Collected data entries:
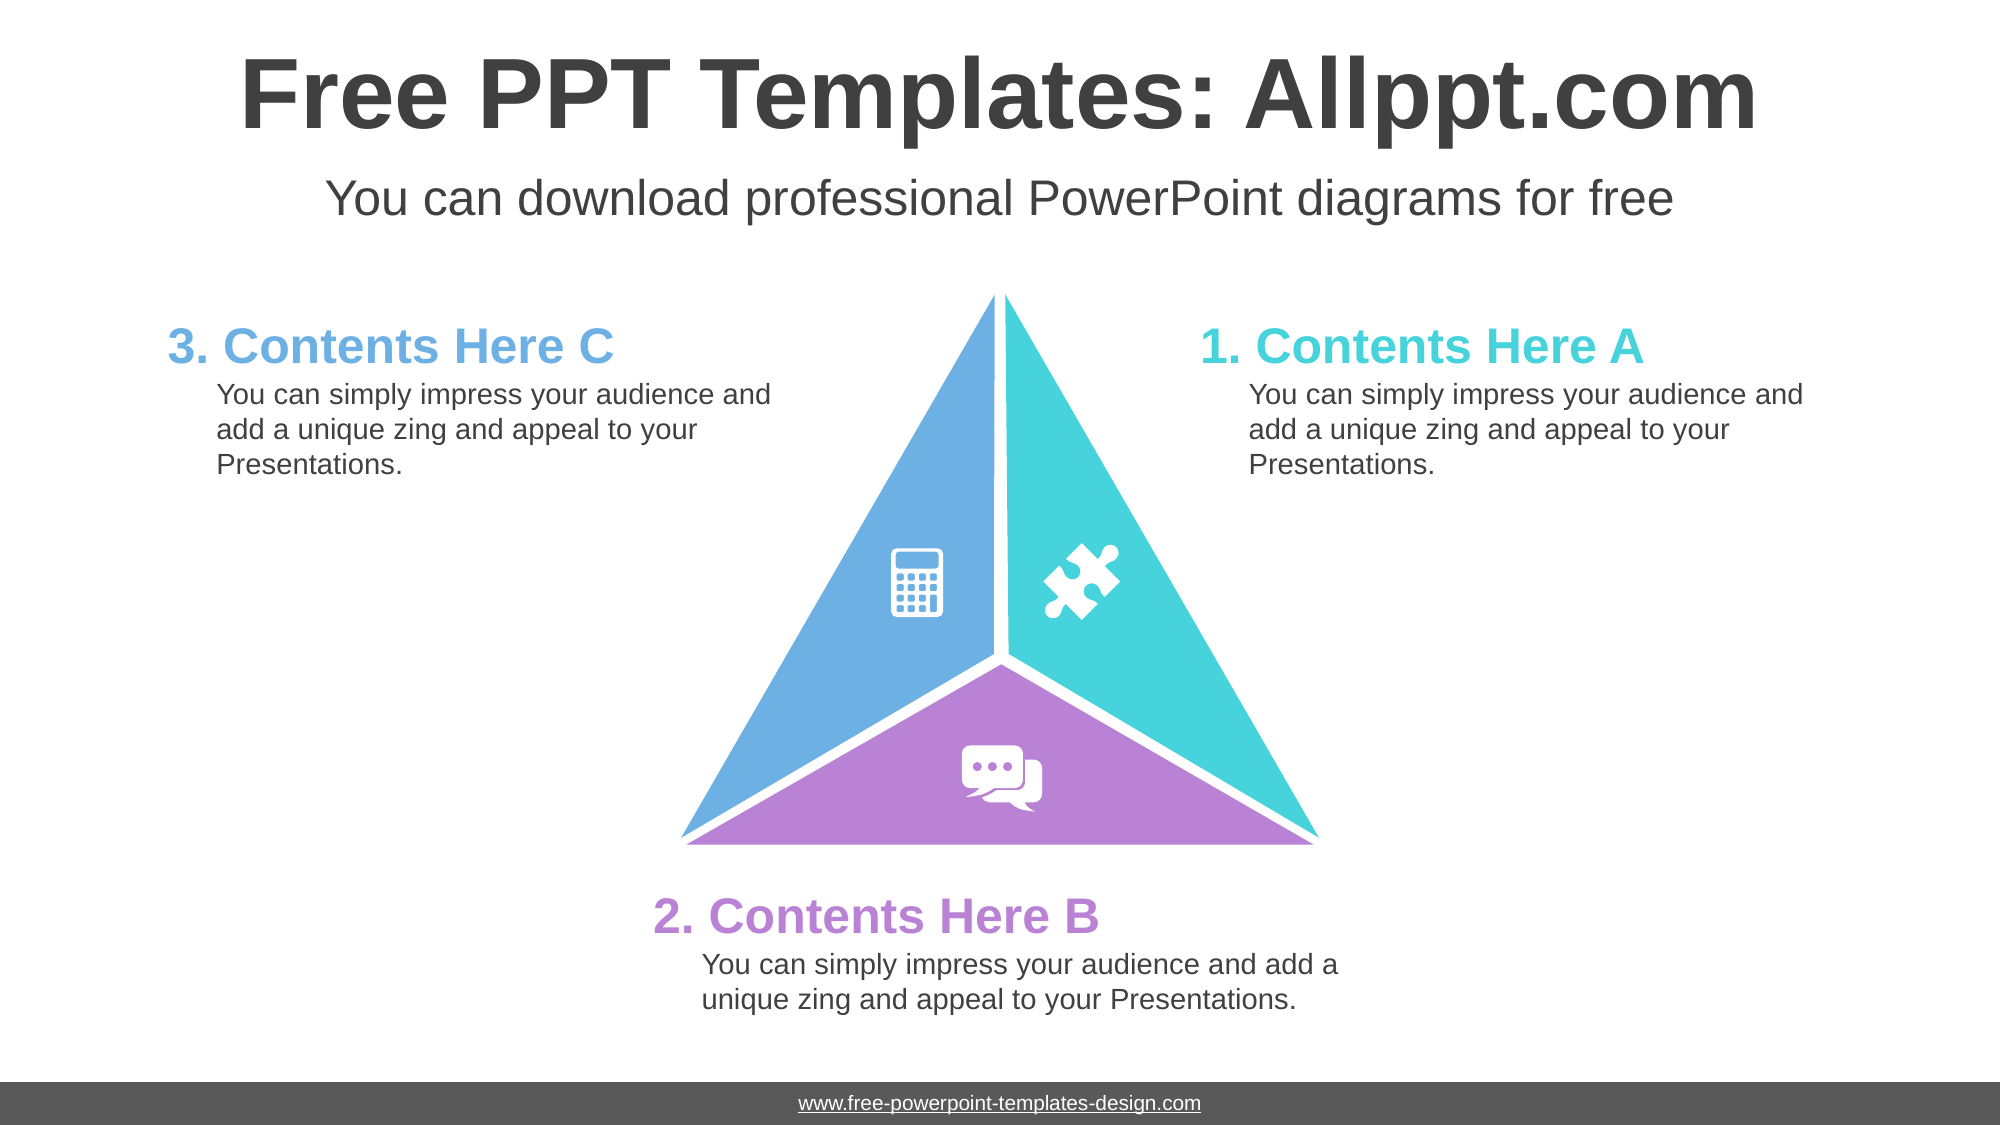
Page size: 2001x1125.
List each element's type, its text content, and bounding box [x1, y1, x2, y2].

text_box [638, 876, 1362, 1024]
title Free PPT Templates: Allppt.com [0, 32, 2000, 161]
list You can download professional PowerPoint diagrams for free [0, 164, 2000, 234]
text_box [152, 306, 815, 490]
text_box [686, 296, 1314, 876]
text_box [1185, 306, 1847, 490]
text_box www.free-powerpoint-templates-design.com [0, 1082, 2000, 1123]
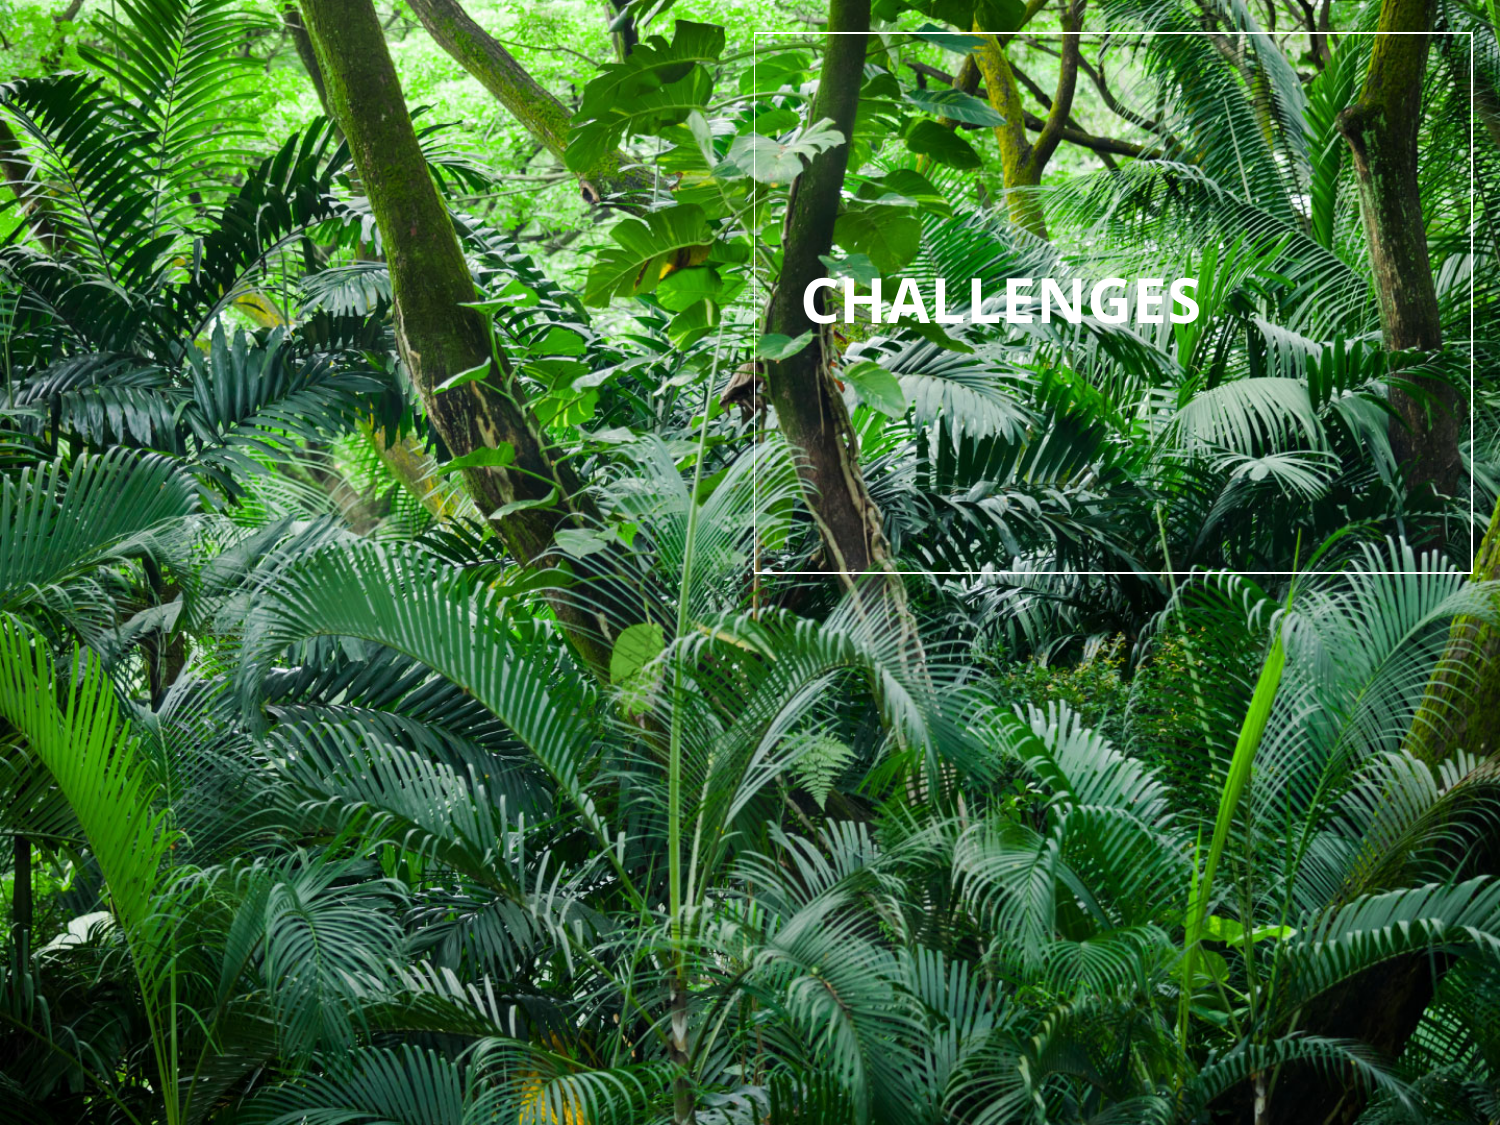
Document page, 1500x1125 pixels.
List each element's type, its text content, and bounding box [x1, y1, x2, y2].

footer [754, 33, 1472, 75]
title Challenges [754, 75, 1459, 573]
picture [0, 0, 1500, 1125]
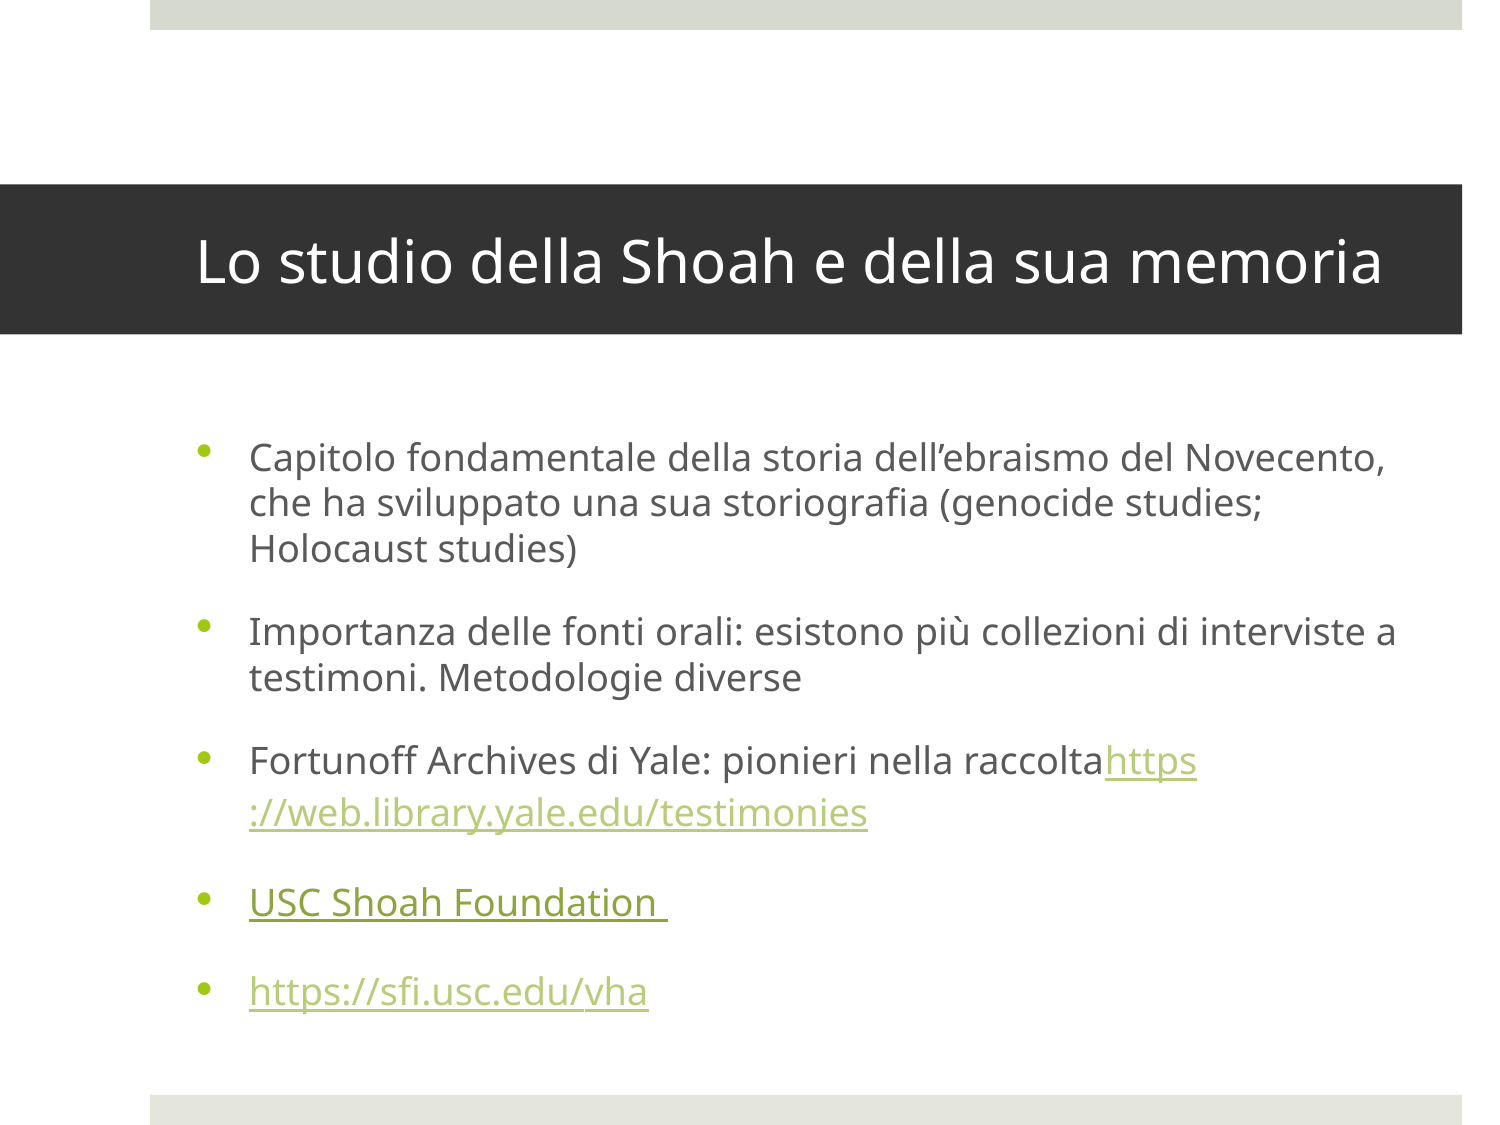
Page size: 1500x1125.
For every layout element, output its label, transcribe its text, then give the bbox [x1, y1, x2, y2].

title Lo studio della Shoah e della sua memoria [0, 184, 1463, 335]
list Capitolo fondamentale della storia dell’ebraismo del Novecento, che ha sviluppato una sua storiografia (genocide studies; Holocaust studies) Importanza delle fonti orali: esistono più collezioni di interviste a testimoni. Metodologie diverse Fortunoff Archives di Yale: pionieri nella raccoltahttps://web.library.yale.edu/testimonies USC Shoah Foundation https://sfi.usc.edu/vha [182, 425, 1432, 1028]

- What you are asked to do
Scan the records above for the string "size", then report every line that contains it.

- Result for this task
Page size: 2001x1125.
Page size: 1500x1125.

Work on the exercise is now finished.